While a diabetes drug was recently found to help prevent heart attack and stroke, it is the other way around for a different type of medicine. Drugs against high blood pressure may not always be beneficial, as such medicines may pose heart attack risks to patients with diabetes.

Diabetic patients almost always have high blood pressure, too. This is the reason why most of them are also recommended to undergo antihypertensive treatments that are far more intense than non-diabetics.

A new study, however, suggests that administering blood pressure drugs to diabetics may not always be a good idea.

Study author Mattias Brunström from Umeå University says their study exhibits that intense therapies to lower blood pressure using antihypertensives may be hazardous for diabetic patients whose systolic blood pressure is less than 140 mm Hg.

Antihypertensives: Not For All

The authors reviewed published studies and unpublished patient records to determine the effects of antihypertensives in individuals with diabetes.

All in all, the study included 49 trials with a total of 73,738 subjects, of whom majority were diagnosed with type 2 diabetes.

The findings showed that the range of the patients' pre-treatment blood pressure dictates the impacts of antihypertensive drugs.

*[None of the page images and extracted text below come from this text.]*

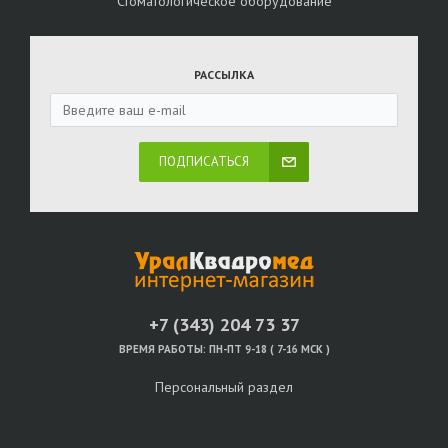
Стоматологическое оборудование
РАССЫЛКА
ПОДПИСАТЬСЯ
+7 (343) 204 73 37
ВРЕМЯ РАБОТЫ:
ПН-ПТ 9-18 ( 7-16 МСК )
Персональный раздел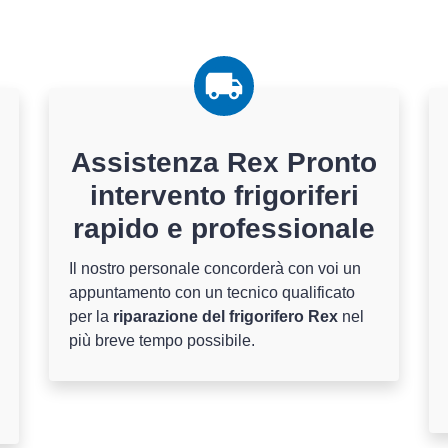
Assistenza Rex Pronto
intervento frigoriferi
rapido e professionale
Il nostro personale concorderà con voi un
appuntamento con un tecnico qualificato
per la
riparazione del frigorifero Rex
nel
più breve tempo possibile.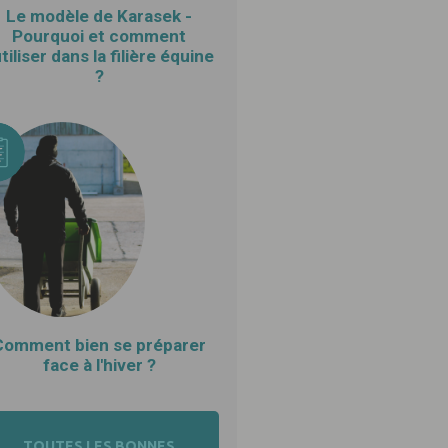
Le modèle de Karasek -
Pourquoi et comment
utiliser dans la filière équine
?
Comment bien se préparer
face à l'hiver ?
TOUTES LES BONNES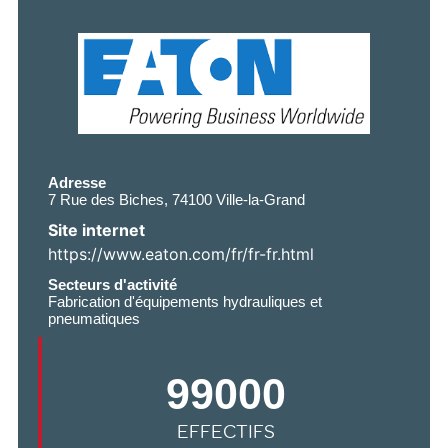
Adresse
7 Rue des Biches, 74100 Ville-la-Grand
Site internet
https://www.eaton.com/fr/fr-fr.html
Secteurs d'activité
Fabrication d'équipements hydrauliques et
pneumatiques
99000
EFFECTIFS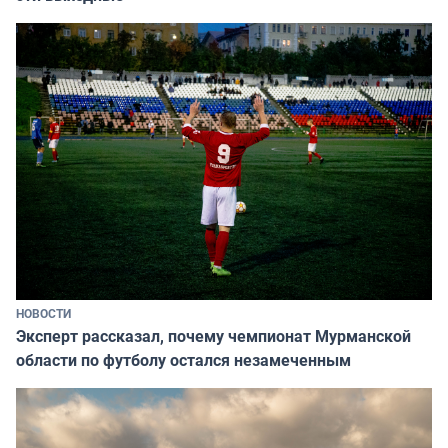
НОВОСТИ
Эксперт рассказал, почему чемпионат Мурманской
области по футболу остался незамеченным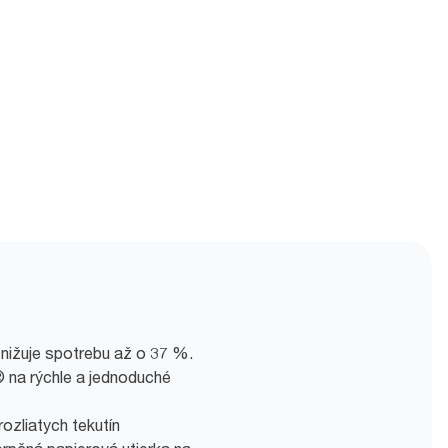
nižuje spotrebu až o 37 %.
 na rýchle a jednoduché
ozliatych tekutín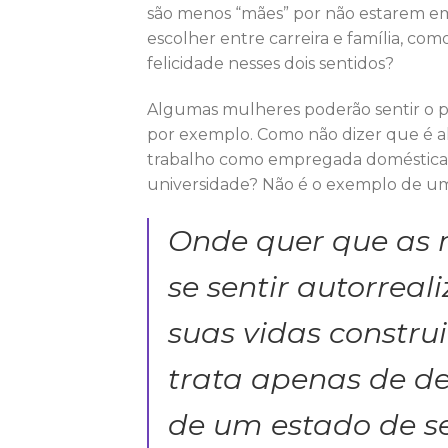
são menos “mães” por não estarem em
escolher entre carreira e família, co
felicidade nesses dois sentidos?
Algumas mulheres poderão sentir o po
por exemplo. Como não dizer que é 
trabalho como empregada doméstica, 
universidade? Não é o exemplo de uma
Onde quer que as 
se sentir autorrea
suas vidas constru
trata apenas de de
de um estado de se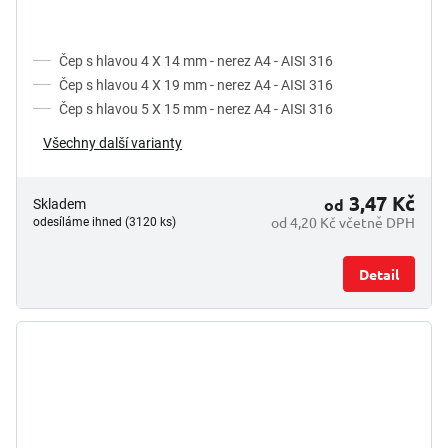
Čep s hlavou 4 X 14 mm - nerez A4 - AISI 316
Čep s hlavou 4 X 19 mm - nerez A4 - AISI 316
Čep s hlavou 5 X 15 mm - nerez A4 - AISI 316
Všechny další varianty
3,47 Kč
od
Skladem
od 4,20 Kč včetně DPH
odesíláme ihned (3120 ks)
Detail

For example, patients with systolic blood pressure of 140 mm Hg were linked with decreased risk of heart attack, stroke and death.

Conversely, for patients with a systolic blood pressure of less than 140 mm Hg, the risk of death due to cardiovascular disease rose.

The results were noted in type 2 diabetes patients and therefore cannot conclude the effects on those with type 1 diabetes.

"The results are important both conceptually for research on hypertension and for clinicians," the authors write.

The Right Use Of Antihypertensives

The study does not only point out to the importance of monitoring overtreatment, but it also signifies how vital it is to look at the blood pressure treatment as a whole.

Brunström says international and Swedish guidelines may be formulated in the next years. He and his colleagues are hoping their study would provide value and influence to these future protocols.

The study was published in The BMJ on Thursday, Feb. 25.